- Extrait source -
- - -

Flaubert et ses Amis
Une ébauche de roman (1)
par
Henry Bridoux



« Mes compliments à votre mari, Madame Colange (2), son canard est cuit à point. Flô, passe-moi donc deux aiguillettes. »

Et ce délicat et spirituel gourmet de Charles Lapierre, tendait à Flaubert son assiette. L'auteur de Madame Bovary avait, ce matin de juillet 1877, à déjeuner dans sa maison à Croisset, deux de ses meilleurs et plus intimes amis, Charles Lapierre, le directeur du Nouvelliste de Rouen, et Auguste Houzeau, le chimiste, esprit orignal, tout pétillant de gaieté malicieuse et de verve gauloise.

C'est de celui-là que nous tenons ces bribes de souvenirs, contribution modeste, mais inédite et nouvelle, croyons-nous, autant que véridique, à l'histoire anecdotique et intime du grand écrivain dont la statue s'érige aujourd'hui à Rouen, devant la vieille église Saint-Laurent, transformée depuis les fêtes du Millénaire, en musée d'art normand.

Par les fenêtres de la salle à manger, ouvertes sur le grand jardin magnifiquement ombragé qui a disparu depuis pour faire place à une hideuse fabrique, une senteur printanière et fraîche pénétrait, mettant dans la vaste pièce un embaumement de verdure et de fleurs. Les trois convives maintenant se taisaient, s'abandonnant à cette béatitude rêveuse qui, lorsqu'arrive l'heure du café et des liqueurs, suit les bons et joyeux repas. Charles Lapierre avait arrêté le feu roulant de ses mots à l'emporte-pièce ; la tête renversée indolemment en arrière, sa belle tête au masque d'Henri IV, il suivait d'un oeil vague les spirales bleuâtres qui s'échappaient de son cigare, tandis que Polycarpe (c'est ainsi que parfois ses amis appelaient Flaubert) tirait d'énormes bouffées de sa pipe en terre, toute courte et culottée. Houzeau grillait voluptueusement une cigarette de tabac d'orient.

- - -

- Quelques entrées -

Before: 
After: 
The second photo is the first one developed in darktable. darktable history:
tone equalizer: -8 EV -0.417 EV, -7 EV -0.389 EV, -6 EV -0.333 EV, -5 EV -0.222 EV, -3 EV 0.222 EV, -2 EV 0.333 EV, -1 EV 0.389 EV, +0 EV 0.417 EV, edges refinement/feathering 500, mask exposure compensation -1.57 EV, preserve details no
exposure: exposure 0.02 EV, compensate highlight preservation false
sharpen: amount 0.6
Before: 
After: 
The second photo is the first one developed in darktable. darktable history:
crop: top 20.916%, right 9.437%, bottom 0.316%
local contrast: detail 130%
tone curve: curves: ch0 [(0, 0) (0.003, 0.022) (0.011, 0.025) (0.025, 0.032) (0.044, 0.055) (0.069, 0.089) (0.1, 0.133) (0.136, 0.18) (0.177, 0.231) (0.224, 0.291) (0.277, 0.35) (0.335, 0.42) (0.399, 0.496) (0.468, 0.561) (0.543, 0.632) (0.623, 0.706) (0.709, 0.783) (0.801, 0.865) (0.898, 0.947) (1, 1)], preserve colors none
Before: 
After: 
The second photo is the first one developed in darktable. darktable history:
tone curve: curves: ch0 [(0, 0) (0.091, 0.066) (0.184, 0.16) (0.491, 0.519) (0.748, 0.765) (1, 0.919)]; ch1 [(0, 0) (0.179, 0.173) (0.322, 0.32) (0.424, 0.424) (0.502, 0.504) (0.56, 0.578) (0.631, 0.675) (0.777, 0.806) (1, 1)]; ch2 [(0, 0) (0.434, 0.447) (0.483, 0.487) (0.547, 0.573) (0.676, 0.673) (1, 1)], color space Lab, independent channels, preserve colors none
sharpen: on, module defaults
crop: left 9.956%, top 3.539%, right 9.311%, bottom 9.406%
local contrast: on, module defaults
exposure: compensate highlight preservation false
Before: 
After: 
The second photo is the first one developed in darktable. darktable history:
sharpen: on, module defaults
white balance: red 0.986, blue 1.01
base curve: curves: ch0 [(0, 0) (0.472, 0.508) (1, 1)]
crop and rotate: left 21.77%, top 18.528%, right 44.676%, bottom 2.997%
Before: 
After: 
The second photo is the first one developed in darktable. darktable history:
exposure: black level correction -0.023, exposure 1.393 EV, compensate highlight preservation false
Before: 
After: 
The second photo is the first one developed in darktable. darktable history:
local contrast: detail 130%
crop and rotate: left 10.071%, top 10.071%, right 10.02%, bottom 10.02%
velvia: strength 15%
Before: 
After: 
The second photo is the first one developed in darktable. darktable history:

- - -

- Les consignes -
• 1. Transformez en liste JSON de chaînes les entrées, depuis leur toute première ligne jusqu'à la ligne contenant « exposure: compensate highlight » incluse, avec une chaîne par ligne et sans les lignes vides.
• 2. Poursuivez, s'il vous plaît, le récit du déjeuner chez Flaubert à Croisset à partir de la dernière phrase de l'extrait.

- Réponses attendues -
• 1.
[
  "Before: ",
  "After: ",
  "The second photo is the first one developed in darktable. darktable history:",
  "tone equalizer: -8 EV -0.417 EV, -7 EV -0.389 EV, -6 EV -0.333 EV, -5 EV -0.222 EV, -3 EV 0.222 EV, -2 EV 0.333 EV, -1 EV 0.389 EV, +0 EV 0.417 EV, edges refinement/feathering 500, mask exposure compensation -1.57 EV, preserve details no",
  "exposure: exposure 0.02 EV, compensate highlight preservation false",
  "sharpen: amount 0.6",
  "Before: ",
  "After: ",
  "The second photo is the first one developed in darktable. darktable history:",
  "crop: top 20.916%, right 9.437%, bottom 0.316%",
  "local contrast: detail 130%",
  "tone curve: curves: ch0 [(0, 0) (0.003, 0.022) (0.011, 0.025) (0.025, 0.032) (0.044, 0.055) (0.069, 0.089) (0.1, 0.133) (0.136, 0.18) (0.177, 0.231) (0.224, 0.291) (0.277, 0.35) (0.335, 0.42) (0.399, 0.496) (0.468, 0.561) (0.543, 0.632) (0.623, 0.706) (0.709, 0.783) (0.801, 0.865) (0.898, 0.947) (1, 1)], preserve colors none",
  "Before: ",
  "After: ",
  "The second photo is the first one developed in darktable. darktable history:",
  "tone curve: curves: ch0 [(0, 0) (0.091, 0.066) (0.184, 0.16) (0.491, 0.519) (0.748, 0.765) (1, 0.919)]; ch1 [(0, 0) (0.179, 0.173) (0.322, 0.32) (0.424, 0.424) (0.502, 0.504) (0.56, 0.578) (0.631, 0.675) (0.777, 0.806) (1, 1)]; ch2 [(0, 0) (0.434, 0.447) (0.483, 0.487) (0.547, 0.573) (0.676, 0.673) (1, 1)], color space Lab, independent channels, preserve colors none",
  "sharpen: on, module defaults",
  "crop: left 9.956%, top 3.539%, right 9.311%, bottom 9.406%",
  "local contrast: on, module defaults",
  "exposure: compensate highlight preservation false"
]

• 2.
Tout à coup, Mme Colange entra en coup de vent : « Une lettre pour Monsieur ! »

- Zut ! s'exclama Flaubert (Le mot qu'il lança fut peut-être plus énergique).

Cependant, il déchira l'enveloppe et parcourut rapidement la missive importune.

- Tiens, fit-il, c'est un mot de Raoul Duval (3) qui m'invite à aller, la semaine prochaine, passer deux ou trois jours chez lui, au Vaudreuil.

Il réfléchit un instant, puis brusquement, hochant la tête d'un mouvement qui secoua, toute en l'éparpillant, sa chevelure gauloise :

- Ah ! ma foi, non, je n'irai pas. Duval est un bon ami que j'aime bien, mais aller au Vaudreuil (4), c'est un voyage trop compliqué, je me perdrais en route ;

- Mais tu es fou, s'écria Lapierre.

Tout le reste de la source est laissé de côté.